Kaomai Museums and Tea Barn: Adaptive-Reused Tobacco Processing Plant

February 19, 2024

PAVA architects introduces Kaomai Museums and Tea Barn, an adaptive-reused project of a sixty-eight-year old tobacco processing plant estate in Chiang Mai, Thailand owned by Kaomai Estate 1955. The project revitalises the overlooked industrial typology of the once glorious community’s socioeconomic center. Inserting the new contemporary uses into the old barns resurrects this local center and conserving the architectural and ecological heritage creates an oasis among the urban development. The architect designed the masterplan and the symbiosis framework to balance the co-existence between the old tobacco drying barns, mature trees, and new uses to pass on and sustain the community legacy economically, ecologically, and respectfully.

Kaomai Museums and Tea Barn is adapted for new educational, recreational, and commercial programmes, and the barn cluster was transformed by subtle design intervention strategies that maintain the barn’s values and authenticity.

 

 

The first museum was preserved by repairing and reinstalling original elements; brick surfaces, reinforced concrete structures, gable roofs, voids, furnaces, tobacco hanging sticks, etc. The second museum was inserted by a new offset foundation and steel structure, strengthening the existing barn and flexible for extension. Adding the steel timeline panel serves as an introduction to the estate. The shady existing big trees were preserved by adopted arboriculture techniques to maintain the co-existence between them and the barns. Also, the informative signs in front of the barns exhibit the real evidences of time.

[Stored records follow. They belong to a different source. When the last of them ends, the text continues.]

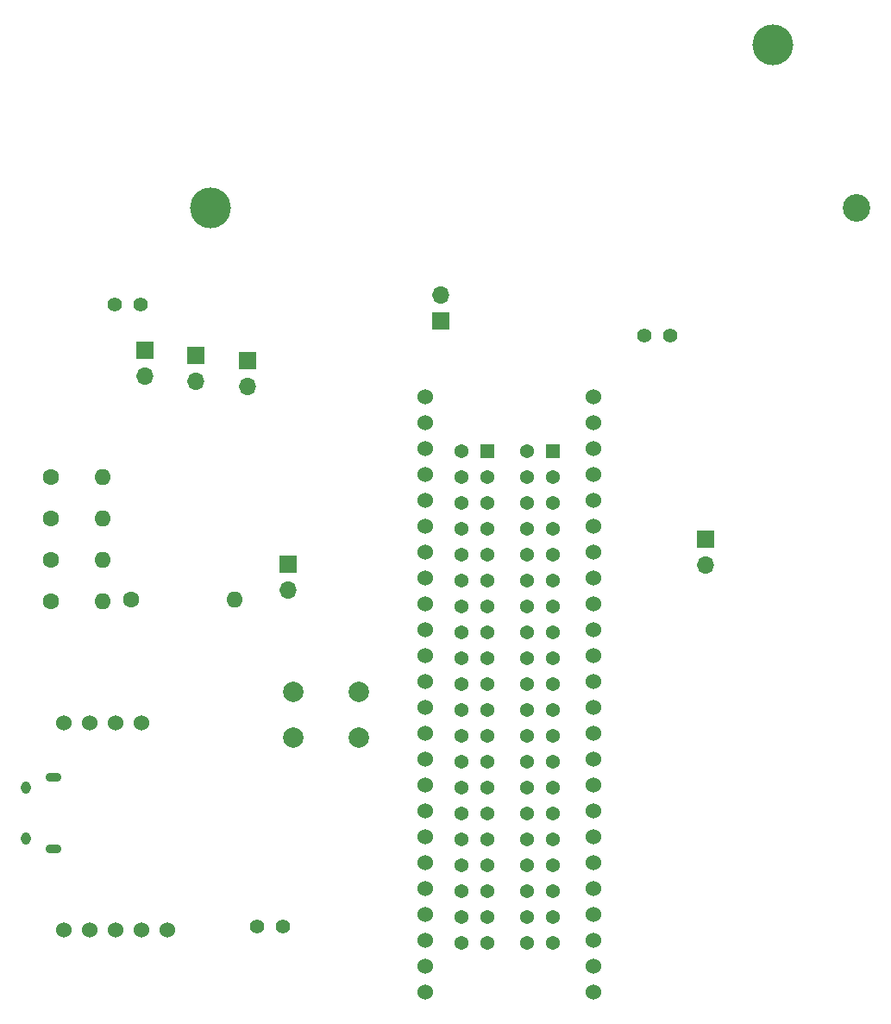
<source format=gbr>
%TF.GenerationSoftware,KiCad,Pcbnew,(7.0.0)*%
%TF.CreationDate,2023-04-14T09:45:01+02:00*%
%TF.ProjectId,overall scematic,6f766572-616c-46c2-9073-63656d617469,rev?*%
%TF.SameCoordinates,Original*%
%TF.FileFunction,Soldermask,Bot*%
%TF.FilePolarity,Negative*%
%FSLAX46Y46*%
G04 Gerber Fmt 4.6, Leading zero omitted, Abs format (unit mm)*
G04 Created by KiCad (PCBNEW (7.0.0)) date 2023-04-14 09:45:01*
%MOMM*%
%LPD*%
G01*
G04 APERTURE LIST*
%ADD10R,1.700000X1.700000*%
%ADD11O,1.700000X1.700000*%
%ADD12C,4.000000*%
%ADD13C,2.700000*%
%ADD14R,1.370000X1.370000*%
%ADD15C,1.370000*%
%ADD16C,1.524000*%
%ADD17C,2.000000*%
%ADD18O,0.950000X1.250000*%
%ADD19O,1.550000X0.890000*%
%ADD20O,1.600000X1.600000*%
%ADD21C,1.600000*%
%ADD22C,1.400000*%
G04 APERTURE END LIST*
D10*
%TO.C,J2*%
X151999999Y-82539999D03*
D11*
X151999999Y-79999999D03*
%TD*%
D12*
%TO.C,BT1*%
X129400000Y-71475000D03*
X184600000Y-55475000D03*
D13*
X192820000Y-71475000D03*
%TD*%
D14*
%TO.C,J13*%
X163039999Y-95379999D03*
D15*
X160500000Y-95380000D03*
X163040000Y-97920000D03*
X160500000Y-97920000D03*
X163040000Y-100460000D03*
X160500000Y-100460000D03*
X163040000Y-103000000D03*
X160500000Y-103000000D03*
X163040000Y-105540000D03*
X160500000Y-105540000D03*
X163040000Y-108080000D03*
X160500000Y-108080000D03*
X163040000Y-110620000D03*
X160500000Y-110620000D03*
X163040000Y-113160000D03*
X160500000Y-113160000D03*
X163040000Y-115700000D03*
X160500000Y-115700000D03*
X163040000Y-118240000D03*
X160500000Y-118240000D03*
X163040000Y-120780000D03*
X160500000Y-120780000D03*
X163040000Y-123320000D03*
X160500000Y-123320000D03*
X163040000Y-125860000D03*
X160500000Y-125860000D03*
X163040000Y-128400000D03*
X160500000Y-128400000D03*
X163040000Y-130940000D03*
X160500000Y-130940000D03*
X163040000Y-133480000D03*
X160500000Y-133480000D03*
X163040000Y-136020000D03*
X160500000Y-136020000D03*
X163040000Y-138560000D03*
X160500000Y-138560000D03*
X163040000Y-141100000D03*
X160500000Y-141100000D03*
X163040000Y-143640000D03*
X160500000Y-143640000D03*
%TD*%
D14*
%TO.C,J12*%
X156539999Y-95379999D03*
D15*
X154000000Y-95380000D03*
X156540000Y-97920000D03*
X154000000Y-97920000D03*
X156540000Y-100460000D03*
X154000000Y-100460000D03*
X156540000Y-103000000D03*
X154000000Y-103000000D03*
X156540000Y-105540000D03*
X154000000Y-105540000D03*
X156540000Y-108080000D03*
X154000000Y-108080000D03*
X156540000Y-110620000D03*
X154000000Y-110620000D03*
X156540000Y-113160000D03*
X154000000Y-113160000D03*
X156540000Y-115700000D03*
X154000000Y-115700000D03*
X156540000Y-118240000D03*
X154000000Y-118240000D03*
X156540000Y-120780000D03*
X154000000Y-120780000D03*
X156540000Y-123320000D03*
X154000000Y-123320000D03*
X156540000Y-125860000D03*
X154000000Y-125860000D03*
X156540000Y-128400000D03*
X154000000Y-128400000D03*
X156540000Y-130940000D03*
X154000000Y-130940000D03*
X156540000Y-133480000D03*
X154000000Y-133480000D03*
X156540000Y-136020000D03*
X154000000Y-136020000D03*
X156540000Y-138560000D03*
X154000000Y-138560000D03*
X156540000Y-141100000D03*
X154000000Y-141100000D03*
X156540000Y-143640000D03*
X154000000Y-143640000D03*
%TD*%
D16*
%TO.C,U3*%
X125160000Y-142320000D03*
X122620000Y-142320000D03*
X120080000Y-142320000D03*
X117540000Y-142320000D03*
X115000000Y-142320000D03*
X122620000Y-122000000D03*
X120080000Y-122000000D03*
X117540000Y-122000000D03*
X115000000Y-122000000D03*
%TD*%
%TO.C,J9*%
X150490000Y-90000000D03*
X150490000Y-92540000D03*
X150490000Y-95080000D03*
X150490000Y-97620000D03*
X150490000Y-100160000D03*
X150490000Y-102700000D03*
X150490000Y-105240000D03*
X150490000Y-107780000D03*
X150490000Y-110320000D03*
X150490000Y-112860000D03*
X150490000Y-115400000D03*
X150490000Y-117940000D03*
X150490000Y-120480000D03*
X150490000Y-123020000D03*
X150490000Y-125560000D03*
X150490000Y-128100000D03*
X150490000Y-130640000D03*
X150490000Y-133180000D03*
X150490000Y-135720000D03*
X150490000Y-138260000D03*
X150490000Y-140800000D03*
X150490000Y-143340000D03*
X150490000Y-145880000D03*
X150490000Y-148420000D03*
X167000000Y-148420000D03*
X167000000Y-145880000D03*
X167000000Y-143340000D03*
X167000000Y-140800000D03*
X167000000Y-138260000D03*
X167000000Y-135720000D03*
X167000000Y-133180000D03*
X167000000Y-130640000D03*
X167000000Y-128100000D03*
X167000000Y-125560000D03*
X167000000Y-123020000D03*
X167000000Y-120480000D03*
X167000000Y-117940000D03*
X167000000Y-115400000D03*
X167000000Y-112860000D03*
X167000000Y-110320000D03*
X167000000Y-107780000D03*
X167000000Y-105240000D03*
X167000000Y-102700000D03*
X167000000Y-100160000D03*
X167000000Y-97620000D03*
X167000000Y-95080000D03*
X167000000Y-92540000D03*
X167000000Y-90000000D03*
%TD*%
D17*
%TO.C,SW1*%
X144000000Y-119000000D03*
X137500000Y-119000000D03*
X144000000Y-123500000D03*
X137500000Y-123500000D03*
%TD*%
D10*
%TO.C,J19*%
X177999999Y-103999999D03*
D11*
X177999999Y-106539999D03*
%TD*%
D10*
%TO.C,J4*%
X132999999Y-86459999D03*
D11*
X132999999Y-88999999D03*
%TD*%
%TO.C,J5*%
X122999999Y-87999999D03*
D10*
X122999999Y-85459999D03*
%TD*%
%TO.C,J6*%
X136999999Y-106459999D03*
D11*
X136999999Y-108999999D03*
%TD*%
%TO.C,J7*%
X127999999Y-88539999D03*
D10*
X127999999Y-85999999D03*
%TD*%
D18*
%TO.C,J1*%
X111299999Y-128399999D03*
D19*
X113999999Y-127399999D03*
D18*
X111299999Y-133399999D03*
D19*
X113999999Y-134399999D03*
%TD*%
D20*
%TO.C,R1*%
X131791999Y-109904999D03*
D21*
X121632000Y-109905000D03*
%TD*%
D20*
%TO.C,R5*%
X118791999Y-106004999D03*
D21*
X113712000Y-106005000D03*
%TD*%
D20*
%TO.C,R6*%
X118791999Y-110054999D03*
D21*
X113712000Y-110055000D03*
%TD*%
D20*
%TO.C,R3*%
X118791999Y-97904999D03*
D21*
X113712000Y-97905000D03*
%TD*%
D20*
%TO.C,R4*%
X118791999Y-101954999D03*
D21*
X113712000Y-101955000D03*
%TD*%
D22*
%TO.C,TP1*%
X136540000Y-142000000D03*
X134000000Y-142000000D03*
%TD*%
%TO.C,TP2*%
X174540000Y-84000000D03*
X172000000Y-84000000D03*
%TD*%
%TO.C,TP3*%
X122540000Y-81000000D03*
X120000000Y-81000000D03*
%TD*%
M02*

</source>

For the Tea Barn, the dilapidated barn was remodeled by reused bricks and a minimum profile of steel insertion, serving for public use and shading. The new sunken space and opened glass walls welcome the horizontal connection to the surrounding programmes and close-to-nature experience, while highlighting the vertical immersive tea drinking ambience. A retaining wall and gravel floor for water management was added, MEP work under the concrete bridge was hidden, the new granite top counter for the heritage trace’s reflection and tea serving ceremony finished, and wood for furniture was reclaimed in the design insertion for the new use. Hidden glow in the dark lighting designs are reminiscent of traditional drying barns. The Tea Barn introduces the new commercial programme to sustain the estate.

 

 

The project embraces local inclusion, with local artisans and former workers invited to provide the firm with valuable historical information and to share original construction methods and techniques for the barn conversion. As in the past, available local materials were used for all of the barn’s conservation and adaptation. Moreover, local recruitment draws local people back to the community. Kaomai Museums and Tea Barn respectfully maintains the spirit of place and passes it on to the next generations with this subtle design intervention and adaptation framework.